George would recall many stories of small-town life and the impact of being part of that Anglican parish. At St. James Anglican he came early under the tutelage of the near-legendary cleric, Canon E. E. Rusted, who was spoken of in respectful terms when I was growing up. Once, when praying with Dad a few years ago, he confessed that, even though not a regular attendee, he recited the Lord’s Prayer and the Apostles’ Creed every night before he went to bed.
George came into his own as a fisherman. In 1949 he jigged the largest codfish ever caught by hook and line… it measured 5’ 11 ½” and weighed 157 pounds. He had the picture to prove it and distributed copies to most people he met in later years. No wonder. The record stood for 50 years.
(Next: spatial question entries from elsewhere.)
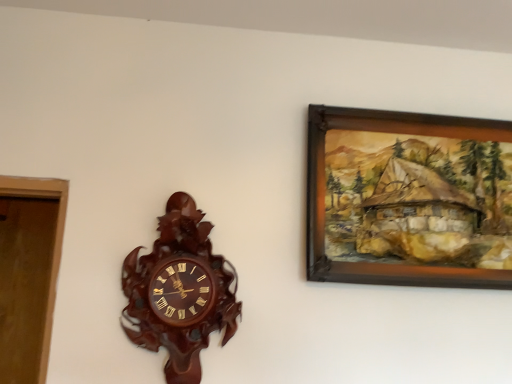
The image size is (512, 384). Describe the element at coordinates (408, 199) in the screenshot. I see `wooden picture frame at upper right` at that location.

At what (x,y) coordinates should I click in order to perform the action: click on wooden picture frame at upper right. Please return your answer as a coordinate pair (x, y). Looking at the image, I should click on (408, 199).

Locate an element on the screen. Image resolution: width=512 pixels, height=384 pixels. wooden carved clock at center-left is located at coordinates (179, 291).

What do you see at coordinates (179, 291) in the screenshot? I see `wooden carved clock at center-left` at bounding box center [179, 291].

The image size is (512, 384). What are the coordinates of `wooden picture frame at upper right` in the screenshot? It's located at tap(408, 199).

Considering the positions of objects wooden picture frame at upper right and wooden carved clock at center-left in the image provided, who is more to the right, wooden picture frame at upper right or wooden carved clock at center-left?

From the viewer's perspective, wooden picture frame at upper right appears more on the right side.

Which object is more forward, wooden picture frame at upper right or wooden carved clock at center-left?

wooden carved clock at center-left is more forward.

Is point (485, 123) in front of point (229, 264)?

No, (485, 123) is behind (229, 264).

From the image's perspective, between wooden picture frame at upper right and wooden carved clock at center-left, which one is located above?

From the image's view, wooden picture frame at upper right is above.

From a real-world perspective, which object stands above the other?

In real-world perspective, wooden picture frame at upper right is above.

In terms of width, does wooden picture frame at upper right look wider or thinner when compared to wooden carved clock at center-left?

Considering their sizes, wooden picture frame at upper right looks slimmer than wooden carved clock at center-left.

Does wooden picture frame at upper right have a lesser height compared to wooden carved clock at center-left?

Correct, wooden picture frame at upper right is not as tall as wooden carved clock at center-left.

Considering the sizes of objects wooden picture frame at upper right and wooden carved clock at center-left in the image provided, who is bigger, wooden picture frame at upper right or wooden carved clock at center-left?

With larger size is wooden picture frame at upper right.

Is wooden picture frame at upper right spatially inside wooden carved clock at center-left, or outside of it?

wooden picture frame at upper right is spatially situated outside wooden carved clock at center-left.

Is wooden picture frame at upper right directly adjacent to wooden carved clock at center-left?

wooden picture frame at upper right is not next to wooden carved clock at center-left, and they're not touching.

Is wooden carved clock at center-left at the back of wooden picture frame at upper right?

wooden picture frame at upper right does not have its back to wooden carved clock at center-left.

Identify the location of picture frame that is behind the wooden carved clock at center-left. (408, 199).

Which object is positioned more to the left, wooden carved clock at center-left or wooden picture frame at upper right?

wooden carved clock at center-left is more to the left.

Is the depth of wooden carved clock at center-left less than that of wooden picture frame at upper right?

Yes, it is in front of wooden picture frame at upper right.

Which is nearer, (168, 314) or (489, 143)?

Point (168, 314) is positioned closer to the camera compared to point (489, 143).

Based on the photo, from the image's perspective, is wooden carved clock at center-left located above or below wooden picture frame at upper right?

wooden carved clock at center-left is situated lower than wooden picture frame at upper right in the image.

In the scene shown: From a real-world perspective, who is located lower, wooden carved clock at center-left or wooden picture frame at upper right?

In real-world perspective, wooden carved clock at center-left is lower.

Considering the relative sizes of wooden carved clock at center-left and wooden picture frame at upper right in the image provided, is wooden carved clock at center-left wider than wooden picture frame at upper right?

Yes, wooden carved clock at center-left is wider than wooden picture frame at upper right.

Considering the relative sizes of wooden carved clock at center-left and wooden picture frame at upper right in the image provided, is wooden carved clock at center-left shorter than wooden picture frame at upper right?

No, wooden carved clock at center-left is not shorter than wooden picture frame at upper right.

Between wooden carved clock at center-left and wooden picture frame at upper right, which one has smaller size?

Smaller between the two is wooden carved clock at center-left.

Is wooden carved clock at center-left spatially inside wooden picture frame at upper right, or outside of it?

wooden carved clock at center-left lies outside wooden picture frame at upper right.

Is wooden carved clock at center-left in contact with wooden picture frame at upper right?

wooden carved clock at center-left and wooden picture frame at upper right are clearly separated.

Is wooden carved clock at center-left positioned with its back to wooden picture frame at upper right?

No, wooden carved clock at center-left is not facing the opposite direction of wooden picture frame at upper right.

Can you tell me how much wooden carved clock at center-left and wooden picture frame at upper right differ in facing direction?

The facing directions of wooden carved clock at center-left and wooden picture frame at upper right are 0.00302 degrees apart.

How distant is wooden carved clock at center-left from wooden picture frame at upper right?

wooden carved clock at center-left is 19.84 inches from wooden picture frame at upper right.

This screenshot has height=384, width=512. Find the location of `wall clock in front of the wooden picture frame at upper right`. wall clock in front of the wooden picture frame at upper right is located at coordinates (179, 291).

Find the location of a particular element. wall clock that appears in front of the wooden picture frame at upper right is located at coordinates (179, 291).

Image resolution: width=512 pixels, height=384 pixels. In order to click on wall clock below the wooden picture frame at upper right (from the image's perspective) in this screenshot , I will do `click(179, 291)`.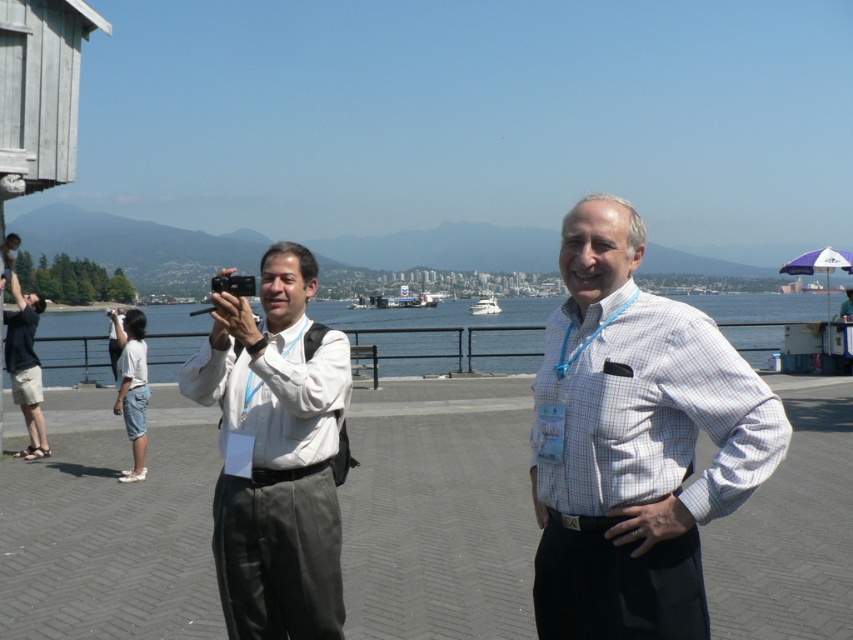
Describe the element at coordinates (447, 333) in the screenshot. The width and height of the screenshot is (853, 640). I see `clear blue water at center` at that location.

How much distance is there between clear blue water at center and white denim shorts at lower left?

They are 42.69 meters apart.

The width and height of the screenshot is (853, 640). I want to click on clear blue water at center, so click(447, 333).

Can you confirm if white checkered shirt at center is positioned to the right of white glossy boat at center?

No, white checkered shirt at center is not to the right of white glossy boat at center.

Which is more to the left, white checkered shirt at center or white glossy boat at center?

From the viewer's perspective, white checkered shirt at center appears more on the left side.

Who is more forward, (538,520) or (490,305)?

Positioned in front is point (538,520).

Locate an element on the screen. white checkered shirt at center is located at coordinates (634, 442).

Does matte black shirt at left have a greater height compared to black plastic camera at center?

Yes.

Is matte black shirt at left shorter than black plastic camera at center?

George had spurts of church attendance in the 1950s but for complicated reasons began to drift away from regular meetings. Yet the St. James drama team and the Roman Catholic neighbors at St. Clare’s School had no hesitation for enlisting him in their many “Christmas Concerts” in the 1950s, a staple of the decades before “Entertainment Tonight.” One of my father’s prized possessions was a certificate from the local Catholic prelate thanking him for his artistic services in the 1940s and 1950s.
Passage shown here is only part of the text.